This could just be a downstream effect, the lower the activity (i.e healthy, mild, moderate, severe) the lower the levels of many "biomarkers". It may just be a pointer to how inactive patients are.
Until he tells us what it is we have no way of knowing. I would temper optimism until then.
 
This could just be a downstream effect, the lower the activity (i.e healthy, mild, moderate, severe) the lower the levels of many "biomarkers". It may just be a pointer to how inactive patients are.
Until he tells us what it is we have no way of knowing. I would temper optimism until then.
Indeed. I go back to my original thoughts which are that he should say nothing until he can say all of it. As John says it could simply be an illustration of lack of activity. Getting hopes up when you cant give all the info is cruel and irresponsible IMHO no matter how well meant.
 
Indeed. I go back to my original thoughts which are that he should say nothing until he can say all of it. As John says it could simply be an illustration of lack of activity. Getting hopes up when you cant give all the info is cruel and irresponsible IMHO no matter how well meant.

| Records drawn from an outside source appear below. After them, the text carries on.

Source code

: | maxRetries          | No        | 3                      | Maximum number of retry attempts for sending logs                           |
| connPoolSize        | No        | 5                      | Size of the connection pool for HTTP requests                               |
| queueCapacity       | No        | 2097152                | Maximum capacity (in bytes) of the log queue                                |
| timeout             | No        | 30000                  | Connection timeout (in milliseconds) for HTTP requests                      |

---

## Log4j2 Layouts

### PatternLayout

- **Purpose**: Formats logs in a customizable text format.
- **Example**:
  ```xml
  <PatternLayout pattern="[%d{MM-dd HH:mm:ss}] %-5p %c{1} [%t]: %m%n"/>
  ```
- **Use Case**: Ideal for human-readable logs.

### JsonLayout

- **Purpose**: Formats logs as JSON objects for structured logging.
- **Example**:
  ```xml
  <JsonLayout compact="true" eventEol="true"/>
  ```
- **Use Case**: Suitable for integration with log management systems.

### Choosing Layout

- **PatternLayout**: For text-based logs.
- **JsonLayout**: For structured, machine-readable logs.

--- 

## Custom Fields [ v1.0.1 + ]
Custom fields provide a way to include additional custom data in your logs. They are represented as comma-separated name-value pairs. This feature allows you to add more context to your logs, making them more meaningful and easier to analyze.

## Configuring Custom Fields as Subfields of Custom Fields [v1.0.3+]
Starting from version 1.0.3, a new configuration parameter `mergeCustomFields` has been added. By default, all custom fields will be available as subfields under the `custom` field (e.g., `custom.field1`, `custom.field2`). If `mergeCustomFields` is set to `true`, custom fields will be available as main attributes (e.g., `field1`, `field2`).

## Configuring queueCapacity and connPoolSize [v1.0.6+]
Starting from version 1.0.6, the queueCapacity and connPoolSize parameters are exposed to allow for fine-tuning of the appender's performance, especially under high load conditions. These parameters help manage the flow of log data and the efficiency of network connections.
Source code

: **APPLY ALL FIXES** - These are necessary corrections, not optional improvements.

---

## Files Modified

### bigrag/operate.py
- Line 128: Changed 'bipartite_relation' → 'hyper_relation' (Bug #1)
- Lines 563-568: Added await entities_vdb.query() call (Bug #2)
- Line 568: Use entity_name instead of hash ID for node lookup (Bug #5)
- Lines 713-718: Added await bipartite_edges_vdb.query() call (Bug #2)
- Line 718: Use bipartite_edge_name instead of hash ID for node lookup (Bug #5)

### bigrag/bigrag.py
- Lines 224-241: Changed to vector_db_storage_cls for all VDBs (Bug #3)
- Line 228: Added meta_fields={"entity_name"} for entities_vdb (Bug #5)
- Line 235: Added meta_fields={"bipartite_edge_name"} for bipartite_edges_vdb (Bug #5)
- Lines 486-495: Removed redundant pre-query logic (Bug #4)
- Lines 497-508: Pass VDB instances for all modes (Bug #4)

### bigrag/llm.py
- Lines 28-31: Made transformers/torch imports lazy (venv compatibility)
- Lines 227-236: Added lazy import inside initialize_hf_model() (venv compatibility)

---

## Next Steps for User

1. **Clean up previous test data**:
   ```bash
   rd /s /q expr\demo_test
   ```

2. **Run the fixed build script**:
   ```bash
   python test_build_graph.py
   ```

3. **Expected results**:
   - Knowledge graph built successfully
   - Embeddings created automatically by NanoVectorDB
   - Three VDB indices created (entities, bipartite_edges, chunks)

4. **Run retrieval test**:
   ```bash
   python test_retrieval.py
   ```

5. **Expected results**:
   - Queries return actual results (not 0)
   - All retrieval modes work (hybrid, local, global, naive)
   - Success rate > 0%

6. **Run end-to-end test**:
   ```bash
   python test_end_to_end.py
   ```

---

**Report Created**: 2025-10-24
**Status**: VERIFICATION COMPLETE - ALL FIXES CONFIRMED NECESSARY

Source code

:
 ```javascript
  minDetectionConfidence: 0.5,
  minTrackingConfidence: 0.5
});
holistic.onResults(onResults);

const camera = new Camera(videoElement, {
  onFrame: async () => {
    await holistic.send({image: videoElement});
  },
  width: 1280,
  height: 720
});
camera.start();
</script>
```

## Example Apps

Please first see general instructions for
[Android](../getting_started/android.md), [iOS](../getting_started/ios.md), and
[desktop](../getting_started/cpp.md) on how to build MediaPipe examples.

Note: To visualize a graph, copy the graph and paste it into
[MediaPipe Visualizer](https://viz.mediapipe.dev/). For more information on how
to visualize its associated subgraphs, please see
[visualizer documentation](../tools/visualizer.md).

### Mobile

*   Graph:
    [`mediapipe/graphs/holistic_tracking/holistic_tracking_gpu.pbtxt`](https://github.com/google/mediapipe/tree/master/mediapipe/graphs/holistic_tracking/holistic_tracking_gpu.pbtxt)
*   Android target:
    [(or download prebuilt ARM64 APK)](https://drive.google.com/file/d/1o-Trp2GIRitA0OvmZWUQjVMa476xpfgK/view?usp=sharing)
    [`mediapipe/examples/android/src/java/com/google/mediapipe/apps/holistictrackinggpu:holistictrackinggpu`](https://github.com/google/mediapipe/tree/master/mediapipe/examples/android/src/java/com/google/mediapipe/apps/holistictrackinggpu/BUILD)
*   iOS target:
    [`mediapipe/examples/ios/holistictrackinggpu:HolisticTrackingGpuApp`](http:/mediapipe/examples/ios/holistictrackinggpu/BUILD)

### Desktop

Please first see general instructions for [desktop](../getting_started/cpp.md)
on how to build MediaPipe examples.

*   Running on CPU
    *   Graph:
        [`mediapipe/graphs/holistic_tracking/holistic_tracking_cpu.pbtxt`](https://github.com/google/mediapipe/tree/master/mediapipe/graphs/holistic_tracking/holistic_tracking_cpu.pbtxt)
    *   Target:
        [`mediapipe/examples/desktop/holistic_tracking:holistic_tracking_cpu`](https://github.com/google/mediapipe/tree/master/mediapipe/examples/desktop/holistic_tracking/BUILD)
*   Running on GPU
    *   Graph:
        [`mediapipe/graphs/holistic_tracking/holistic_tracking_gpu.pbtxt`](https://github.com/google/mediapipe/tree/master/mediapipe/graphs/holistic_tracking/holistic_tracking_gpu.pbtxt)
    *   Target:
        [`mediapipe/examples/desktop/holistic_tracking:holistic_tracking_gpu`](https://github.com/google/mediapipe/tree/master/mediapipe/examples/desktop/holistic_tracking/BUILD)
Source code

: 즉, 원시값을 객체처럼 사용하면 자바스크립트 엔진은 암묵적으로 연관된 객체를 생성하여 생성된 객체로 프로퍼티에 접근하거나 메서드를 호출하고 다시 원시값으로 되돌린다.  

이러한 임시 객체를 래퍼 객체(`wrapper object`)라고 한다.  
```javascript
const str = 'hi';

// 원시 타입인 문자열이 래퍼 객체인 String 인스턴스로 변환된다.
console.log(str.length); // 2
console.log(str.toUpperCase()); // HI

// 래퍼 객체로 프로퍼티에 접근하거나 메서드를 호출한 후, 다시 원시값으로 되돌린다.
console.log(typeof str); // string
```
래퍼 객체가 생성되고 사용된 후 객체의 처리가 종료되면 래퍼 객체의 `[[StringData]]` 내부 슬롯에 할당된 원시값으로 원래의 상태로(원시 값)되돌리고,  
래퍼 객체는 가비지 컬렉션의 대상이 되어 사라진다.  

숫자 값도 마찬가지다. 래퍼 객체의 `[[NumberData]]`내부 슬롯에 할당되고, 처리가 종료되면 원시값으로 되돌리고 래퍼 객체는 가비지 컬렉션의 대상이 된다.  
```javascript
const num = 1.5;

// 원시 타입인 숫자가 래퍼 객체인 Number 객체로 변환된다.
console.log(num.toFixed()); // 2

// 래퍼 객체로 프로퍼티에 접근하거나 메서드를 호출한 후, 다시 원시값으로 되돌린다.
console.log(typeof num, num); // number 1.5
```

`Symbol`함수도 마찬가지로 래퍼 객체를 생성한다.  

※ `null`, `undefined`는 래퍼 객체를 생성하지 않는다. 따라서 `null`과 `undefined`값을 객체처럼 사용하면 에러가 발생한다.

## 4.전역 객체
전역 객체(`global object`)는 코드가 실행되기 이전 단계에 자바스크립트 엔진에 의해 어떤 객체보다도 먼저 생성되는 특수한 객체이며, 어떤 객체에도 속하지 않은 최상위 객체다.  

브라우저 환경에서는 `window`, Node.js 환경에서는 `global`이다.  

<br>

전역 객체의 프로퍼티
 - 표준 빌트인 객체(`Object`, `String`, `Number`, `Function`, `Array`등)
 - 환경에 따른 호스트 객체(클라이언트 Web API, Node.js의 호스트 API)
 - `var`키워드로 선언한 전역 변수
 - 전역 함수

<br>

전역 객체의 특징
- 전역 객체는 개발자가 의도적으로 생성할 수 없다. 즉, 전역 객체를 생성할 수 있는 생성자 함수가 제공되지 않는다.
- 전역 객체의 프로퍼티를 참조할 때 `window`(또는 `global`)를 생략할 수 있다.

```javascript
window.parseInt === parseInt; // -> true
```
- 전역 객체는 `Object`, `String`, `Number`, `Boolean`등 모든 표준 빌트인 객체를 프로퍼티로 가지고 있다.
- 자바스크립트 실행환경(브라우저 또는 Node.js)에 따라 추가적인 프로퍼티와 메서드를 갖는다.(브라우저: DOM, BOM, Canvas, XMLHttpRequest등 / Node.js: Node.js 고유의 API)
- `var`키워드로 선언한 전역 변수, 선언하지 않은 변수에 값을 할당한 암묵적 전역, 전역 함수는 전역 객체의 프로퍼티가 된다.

To be fair, he might have to publish some findings before getting ethical approval for further tests on inactive controls (tetraplegics? teenagers?), but the showmanship is definitely irksome.
 
Bhupesh says this new work is relevant to the 2020 paper that something in serum causes mitochondrial disfunction. This latest model shows what the thing in serum is.

He says: Take the thing and put it in cell and it causes disfunction in healthy cells, changing metabolism and source of energy and causing endothelial cell mito disfunction.

I thought it was a lack of the thing, not the thing itself that caused disfunction?

He also says that Robert Phair said his 2020 paper was “Nobel prize worthy”. The same paper that people with science backgrounds on this board thought was incoherent and really more of a hypothesis paper than a paper that proved anything.

I dunno.. I am skeptical about scientists who seem to court attention.
 
I have listened to the interview. It does sound hopeful that they are on to something real.
As a side comment when asked about microclots he thinks they are a downstream effect, so trying to clear them with apheresis will only be a temporary thing, and not get to the root of the problem.